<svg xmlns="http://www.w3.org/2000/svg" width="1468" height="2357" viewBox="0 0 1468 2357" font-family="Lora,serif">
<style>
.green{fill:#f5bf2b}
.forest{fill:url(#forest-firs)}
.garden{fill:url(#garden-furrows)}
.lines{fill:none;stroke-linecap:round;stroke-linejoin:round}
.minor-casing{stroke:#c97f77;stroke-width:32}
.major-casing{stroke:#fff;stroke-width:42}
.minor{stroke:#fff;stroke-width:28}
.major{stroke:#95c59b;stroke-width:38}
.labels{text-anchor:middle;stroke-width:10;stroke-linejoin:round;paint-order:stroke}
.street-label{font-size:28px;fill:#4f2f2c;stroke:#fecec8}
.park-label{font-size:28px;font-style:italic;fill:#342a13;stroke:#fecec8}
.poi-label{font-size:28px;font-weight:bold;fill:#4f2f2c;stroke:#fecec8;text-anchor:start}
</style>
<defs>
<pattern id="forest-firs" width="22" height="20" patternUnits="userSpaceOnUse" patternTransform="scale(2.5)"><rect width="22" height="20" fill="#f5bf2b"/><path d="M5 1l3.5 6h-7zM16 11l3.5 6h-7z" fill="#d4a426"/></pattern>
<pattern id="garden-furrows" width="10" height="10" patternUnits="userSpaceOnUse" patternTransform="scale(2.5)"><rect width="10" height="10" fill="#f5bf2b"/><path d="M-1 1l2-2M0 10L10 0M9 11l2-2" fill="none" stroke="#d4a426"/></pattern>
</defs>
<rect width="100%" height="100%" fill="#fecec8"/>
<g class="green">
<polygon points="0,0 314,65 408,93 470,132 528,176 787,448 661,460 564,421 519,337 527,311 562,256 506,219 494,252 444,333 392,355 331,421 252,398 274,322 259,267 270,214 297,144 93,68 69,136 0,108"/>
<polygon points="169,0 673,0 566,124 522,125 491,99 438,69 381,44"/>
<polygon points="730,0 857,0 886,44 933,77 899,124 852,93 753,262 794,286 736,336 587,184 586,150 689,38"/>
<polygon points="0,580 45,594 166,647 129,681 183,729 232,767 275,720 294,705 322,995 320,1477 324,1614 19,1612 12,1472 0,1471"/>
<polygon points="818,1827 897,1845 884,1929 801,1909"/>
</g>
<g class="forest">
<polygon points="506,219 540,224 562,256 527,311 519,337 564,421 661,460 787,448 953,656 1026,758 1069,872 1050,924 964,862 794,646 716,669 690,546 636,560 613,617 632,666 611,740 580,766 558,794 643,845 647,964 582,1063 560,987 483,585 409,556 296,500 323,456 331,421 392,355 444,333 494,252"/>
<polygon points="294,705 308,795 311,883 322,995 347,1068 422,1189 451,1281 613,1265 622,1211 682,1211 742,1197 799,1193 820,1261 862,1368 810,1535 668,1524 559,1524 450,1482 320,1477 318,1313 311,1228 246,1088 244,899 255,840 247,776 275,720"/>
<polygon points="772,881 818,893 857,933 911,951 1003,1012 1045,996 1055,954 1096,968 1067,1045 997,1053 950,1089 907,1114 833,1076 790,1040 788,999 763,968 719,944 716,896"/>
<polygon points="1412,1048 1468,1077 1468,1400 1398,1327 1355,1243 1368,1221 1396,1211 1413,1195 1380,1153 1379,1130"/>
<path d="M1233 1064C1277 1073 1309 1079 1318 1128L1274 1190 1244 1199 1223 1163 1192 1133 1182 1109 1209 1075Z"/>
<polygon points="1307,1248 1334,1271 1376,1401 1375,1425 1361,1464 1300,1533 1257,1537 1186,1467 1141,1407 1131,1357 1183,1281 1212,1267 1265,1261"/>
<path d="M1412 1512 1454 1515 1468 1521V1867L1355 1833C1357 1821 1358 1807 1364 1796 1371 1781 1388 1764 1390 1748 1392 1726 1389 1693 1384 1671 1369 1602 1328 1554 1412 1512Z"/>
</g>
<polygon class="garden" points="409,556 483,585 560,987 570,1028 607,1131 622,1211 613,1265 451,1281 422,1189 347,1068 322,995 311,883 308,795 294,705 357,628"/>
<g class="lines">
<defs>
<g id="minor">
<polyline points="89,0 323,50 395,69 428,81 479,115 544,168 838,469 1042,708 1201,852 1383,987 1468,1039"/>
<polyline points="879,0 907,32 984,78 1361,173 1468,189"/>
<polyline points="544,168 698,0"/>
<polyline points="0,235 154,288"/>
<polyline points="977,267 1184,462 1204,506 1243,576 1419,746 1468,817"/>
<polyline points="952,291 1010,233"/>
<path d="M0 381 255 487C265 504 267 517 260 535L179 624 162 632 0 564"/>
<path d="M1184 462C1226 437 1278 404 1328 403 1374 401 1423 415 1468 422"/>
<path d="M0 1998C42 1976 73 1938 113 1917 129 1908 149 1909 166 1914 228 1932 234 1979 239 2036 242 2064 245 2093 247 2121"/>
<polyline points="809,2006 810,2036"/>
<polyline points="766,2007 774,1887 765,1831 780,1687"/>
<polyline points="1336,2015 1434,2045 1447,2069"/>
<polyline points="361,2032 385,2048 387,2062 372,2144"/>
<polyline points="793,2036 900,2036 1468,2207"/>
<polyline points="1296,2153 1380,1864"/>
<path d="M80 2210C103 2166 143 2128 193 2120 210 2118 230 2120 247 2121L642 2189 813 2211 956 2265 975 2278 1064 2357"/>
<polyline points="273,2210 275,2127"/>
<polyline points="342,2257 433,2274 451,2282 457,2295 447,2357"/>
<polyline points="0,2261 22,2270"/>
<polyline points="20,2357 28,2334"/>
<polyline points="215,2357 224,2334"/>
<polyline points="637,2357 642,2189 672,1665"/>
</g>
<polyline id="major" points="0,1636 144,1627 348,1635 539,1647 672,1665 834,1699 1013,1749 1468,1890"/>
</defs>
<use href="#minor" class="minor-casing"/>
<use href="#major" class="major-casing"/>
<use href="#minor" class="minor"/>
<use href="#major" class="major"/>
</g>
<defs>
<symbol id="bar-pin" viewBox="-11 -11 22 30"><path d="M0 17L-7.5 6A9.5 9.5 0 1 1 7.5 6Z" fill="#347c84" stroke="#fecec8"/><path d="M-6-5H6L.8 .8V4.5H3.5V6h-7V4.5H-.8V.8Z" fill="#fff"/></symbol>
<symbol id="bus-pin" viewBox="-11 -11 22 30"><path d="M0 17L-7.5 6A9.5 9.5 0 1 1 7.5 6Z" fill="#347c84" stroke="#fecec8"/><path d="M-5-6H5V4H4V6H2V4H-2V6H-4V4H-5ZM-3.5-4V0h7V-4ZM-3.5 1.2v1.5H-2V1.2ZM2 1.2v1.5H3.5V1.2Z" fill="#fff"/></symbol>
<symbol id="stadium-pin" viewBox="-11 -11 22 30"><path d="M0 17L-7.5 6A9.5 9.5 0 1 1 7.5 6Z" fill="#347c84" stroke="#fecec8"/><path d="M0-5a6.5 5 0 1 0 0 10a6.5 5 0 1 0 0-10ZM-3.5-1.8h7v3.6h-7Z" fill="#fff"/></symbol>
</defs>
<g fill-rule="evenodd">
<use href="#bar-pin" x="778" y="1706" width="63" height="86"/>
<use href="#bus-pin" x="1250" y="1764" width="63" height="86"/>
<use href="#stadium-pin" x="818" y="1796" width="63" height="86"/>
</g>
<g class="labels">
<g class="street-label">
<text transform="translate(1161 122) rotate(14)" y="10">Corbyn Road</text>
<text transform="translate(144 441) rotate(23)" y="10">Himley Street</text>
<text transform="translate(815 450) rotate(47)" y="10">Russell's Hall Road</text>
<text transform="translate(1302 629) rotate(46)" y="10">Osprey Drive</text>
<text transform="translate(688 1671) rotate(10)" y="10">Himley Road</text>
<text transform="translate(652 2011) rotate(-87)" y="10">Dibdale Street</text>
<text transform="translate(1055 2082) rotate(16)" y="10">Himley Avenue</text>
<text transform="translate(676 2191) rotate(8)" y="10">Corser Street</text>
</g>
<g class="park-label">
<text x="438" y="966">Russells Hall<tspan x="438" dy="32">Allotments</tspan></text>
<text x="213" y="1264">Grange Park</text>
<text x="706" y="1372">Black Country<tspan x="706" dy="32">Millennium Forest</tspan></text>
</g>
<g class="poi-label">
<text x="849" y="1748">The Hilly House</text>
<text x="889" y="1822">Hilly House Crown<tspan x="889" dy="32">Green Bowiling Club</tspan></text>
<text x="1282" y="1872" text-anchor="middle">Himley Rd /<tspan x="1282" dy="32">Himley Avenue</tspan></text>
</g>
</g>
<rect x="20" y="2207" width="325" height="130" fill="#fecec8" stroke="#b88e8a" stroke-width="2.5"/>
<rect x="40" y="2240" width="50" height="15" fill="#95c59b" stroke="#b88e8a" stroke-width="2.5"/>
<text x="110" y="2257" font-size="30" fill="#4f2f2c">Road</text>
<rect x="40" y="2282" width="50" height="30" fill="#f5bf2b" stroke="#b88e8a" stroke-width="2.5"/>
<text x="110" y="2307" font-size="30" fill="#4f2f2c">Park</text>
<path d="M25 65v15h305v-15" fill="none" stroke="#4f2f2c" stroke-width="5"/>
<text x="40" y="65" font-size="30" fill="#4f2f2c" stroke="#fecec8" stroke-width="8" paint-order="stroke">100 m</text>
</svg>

========

* Brief *
Working through the records above, copy each line in which "lines" is found.

* Output for this exercise *
.lines{fill:none;stroke-linecap:round;stroke-linejoin:round}
<g class="lines">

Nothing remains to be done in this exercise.